Graph a right triangle with the two points forming the hypotenuse. Using the sides, find the distance between the two points, to the nearest tenth (if necessary).
left bracket, minus, 1, comma, 2, right bracket, and , left bracket, 2, comma, 5, right bracket
(−1,2) and (2,5)
Leg 1: 3, Leg 2: 3, Distance: ?
To graph the right triangle, plot the points (-1,2) and (2,5) on a coordinate plane.
Plot the point (-1,2) as (-1,2) on the coordinate plane. Then, plot the point (2,5) as (2,5) on the coordinate plane.

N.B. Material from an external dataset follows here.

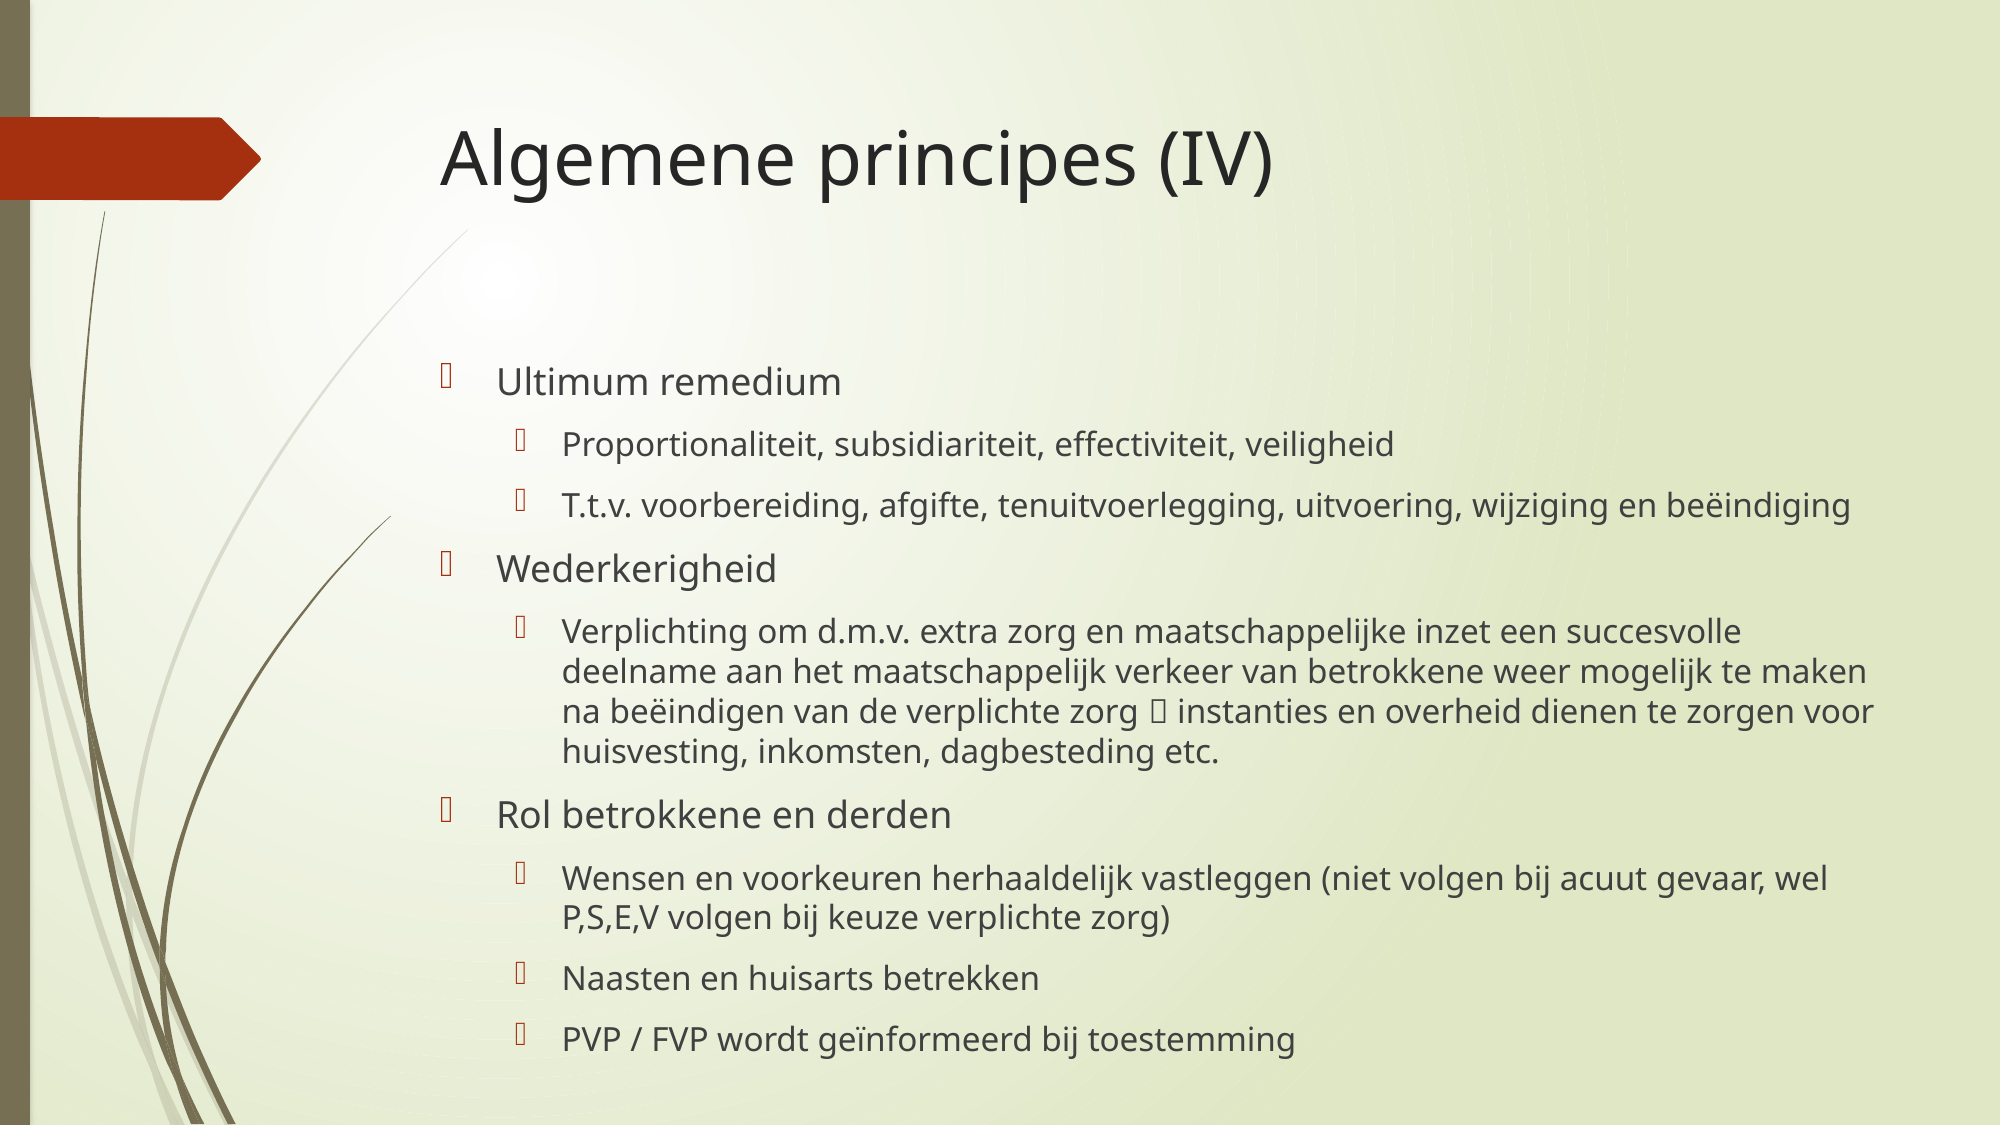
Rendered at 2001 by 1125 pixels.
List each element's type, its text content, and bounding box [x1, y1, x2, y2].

list Ultimum remedium Proportionaliteit, subsidiariteit, effectiviteit, veiligheid T.t.v. voorbereiding, afgifte, tenuitvoerlegging, uitvoering, wijziging en beëindiging Wederkerigheid Verplichting om d.m.v. extra zorg en maatschappelijke inzet een succesvolle deelname aan het maatschappelijk verkeer van betrokkene weer mogelijk te maken na beëindigen van de verplichte zorg  instanties en overheid dienen te zorgen voor huisvesting, inkomsten, dagbesteding etc. Rol betrokkene en derden Wensen en voorkeuren herhaaldelijk vastleggen (niet volgen bij acuut gevaar, wel P,S,E,V volgen bij keuze verplichte zorg) Naasten en huisarts betrekken PVP / FVP wordt geïnformeerd bij toestemming [424, 350, 1899, 1089]
title Algemene principes (IV) [425, 102, 1888, 313]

Next, draw a line connecting the two points to form the hypotenuse of the right triangle.
Now, calculate the lengths of the two legs.
Leg 1: The change in the x-coordinate is 2 - (-1) = 3, and the change in the y-coordinate is 5 - 2 = 3. Therefore, the length of Leg 1 is √(3^2 + 3^2) = √18 ≈ 4.2.
Leg 2: The change in the x-coordinate is 2 - (-1) = 3, and the change in the y-coordinate is 5 - 2 = 3. Therefore, the length of Leg 2 is √(3^2 + 3^2) = √18 ≈ 4.2.
Finally, calculate the distance between the two points, which is the length of the hypotenuse of the right triangle. The length of the hypotenuse is also √(3^2 + 3^2) = √18 ≈ 4.2.